# [Request]
Continue the passage below about Wordsworth's intellectual development, starting right after its final sentence.

# [Given text]
--
He became a member of the so-called Godwin circle in London. William Godwin, the political philosopher and novelist, deplored the role of emotion in human affairs and claimed salvation lay only in reason perfected by education. Wordsworth began a serious reading of Godwin and soon determined to abandon his early naive reliance on intuition and subject all his beliefs to close scrutiny. For four years, he clung tenaciously to his Godwinian outlook until he nearly suffered a nervous breakdown. And his poetry suffered as a result of his philosophy. He said of some of Guilt and Sorrow that its diction was “vicious” and the descriptions “often false.” The Borderers, from the same vintage, is so artificial in tone as to be depressing. By 1798, Wordsworth turned back to nature and her wholesome teachings. “The Tables Turned” and “Expostulation and Reply” (both 1798) are both anti-intellectual in tone and mood, and signal the final break with Godwinism.
It chanced that David Hartley, founder of the associationist school in psychology — his views were adapted afterward in the social philosophy of the Utilitarians — who at the moment absorbed Coleridge’s attention, had expounded views which Wordsworth fancied matched his very own. Hartley put fundamental emphasis on environment in the shaping of personality. He was an empiricist in the tradition of Locke. He had won vogue for his skill in translating the theory of the association of ideas into a psychology of learning. Wordsworth had been looking for a satisfactory psychology, and this was it. Hartley taught that sensations (elemental ideas) produced vibrations in the nervous system. He held (with Locke) that the mind was a “blank slate” until sensation introduced simple ideas into it; hence, sensation was the basis of all knowledge. The debt to Hartley is apparent throughout Lyrical Ballads. Nature, Wordsworth reasoned, teaches the only knowledge important to humanity.
The human beings who possessed this vital knowledge would be those closest to nature — the farmers and shepherds of the countryside. So it was to describing the visions of people like this that he turned in Lyrical Ballads. The critics immediately pounced upon him, saying, in effect, he did not know poetry from agronomy, whereupon he reissued the poems and added his notorious Preface, which informed the critics (though not in certain terms) that it was they who were absolutely ignorant of the real nature of poetry. In late 1797, Coleridge, Wordsworth, and his sister Dorothy planned a trip from Alfoxden, where they lived, to the Valley of Stones, near Lynmouth, in Devon. They proposed meeting expenses for the modest trip by writing a poem, “The Rime of the Ancyent Marinere,” and submitting it to the Monthly Magazine in the hope of getting five pounds. Wordsworth early had misgivings and withdrew from authorship because he feared that he would botch the poem.
--
# [Data segment]

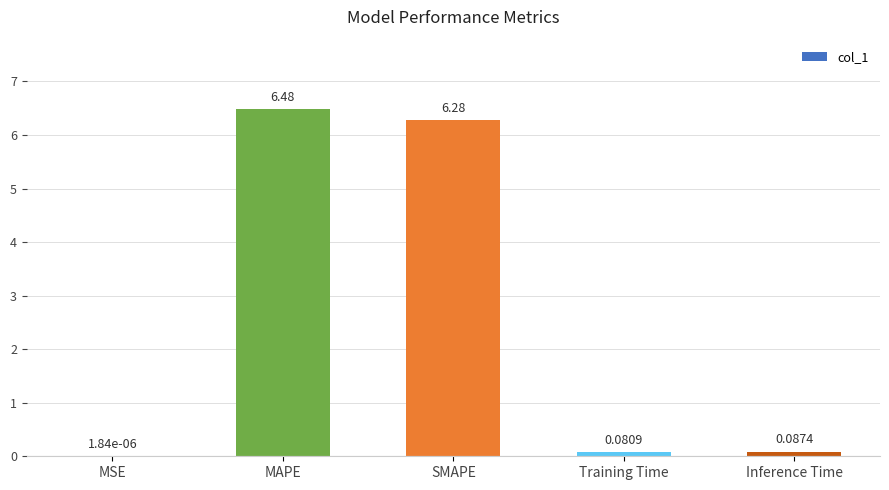

Between MAPE and Training Time, which is larger?

MAPE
--
# [Answer section]
He was in the process of writing his own poems, and the two men constantly aired their views on the nature of poetry and the poetic faculty. The two men complemented each other. Coleridge thought in terms of quick and brilliant generalizations and Wordsworth thought somewhat ploddingly and provided a valuable devotion to detail. Jointly, they conceived the romantic formula which was to enliven poetry from that day to this, Coleridge with his vast knowledge of German transcendental philosophy in which traces of romanticism were already evident, and Wordsworth with his cunning awareness of the magic of the commonplace. They induced a mutual flood of creativity. It was Coleridge who afterward urged Wordsworth on with The Prelude and persuaded him to undertake The Recluse. Coleridge’s contemporaries alleged it was impossible not to plan on a vast and abstract scale while under his influence. Out of the discussions between the two men about what poetry ought to be and how it should affect its audience came a growing desire on the part of the two poets to collaborate on a volume of verse.
They adopted a division of labor in which Coleridge would endeavor through poetic means to make the uncommon (supernatural) credible; Wordsworth would attempt to make the common uncommon — through simple but meticulous descriptions of everyday things. The decision to be guided by these tenets amounted to the fanfare announcing the romantic revolt in English literature. Lyrical Ballads became both the symbol and instrument of that revolution. Thus was disclosed the prescription which was to carry poetry and prose through romantic, realist, and modern phases, and which invests them to this very day; the evocation of emotion and inculcation of transcendental awareness through the artistic examination of immediate experience. The spearhead and chief mechanism for this process was going to be a revolutionary type of poetic diction for which Wordsworth was to become famous.
The original formulation was rather crude, and it underwent transformation at the hands of the poets as they proceeded. Coleridge became less and less convinced of its power as an artistic tool and finally disclaimed it altogether, saying that he and Wordsworth might have subscribed to it in theory but fell far short of exploiting it in actuality. Wordsworth himself felt that his work was a shining embodiment of the doctrine — as well as a vindication — and never completely abandoned it. The second edition of Lyrical Ballads appeared in two volumes in 1800 in Wordsworth’s name alone. In the anonymous 1798 edition, there had been a mere “advertisement” to orient the reader to the poems; in 1800, the famous “Preface” took its place. Wordsworth notes that friends had urged him to write a defense of the collection, but he preferred to write instead a “simple” introduction. This turned out to be a somewhat long explanation of the poet’s attempt to write in a manner hitherto unknown.
He describes poetry as the spontaneous overflow of emotions. Poetry is not dependent upon rhetorical and literary devices, but is the free expression of the poet’s thought and feeling. The poet is a teacher and must strive to reveal truth, not through scientific analysis and abstraction, but through an imaginative awareness of persons and things. He may broaden and enrich our human sympathies and our enjoyment of nature in this way. He must communicate his ideas and emotions through a powerful re-creation of the original experience. For this, he must have a sensibility far beyond that of the ordinary individual. He tells how he weeded out the dead expressions from the older poetic vocabulary and substituted the flesh-and-blood language of the common person.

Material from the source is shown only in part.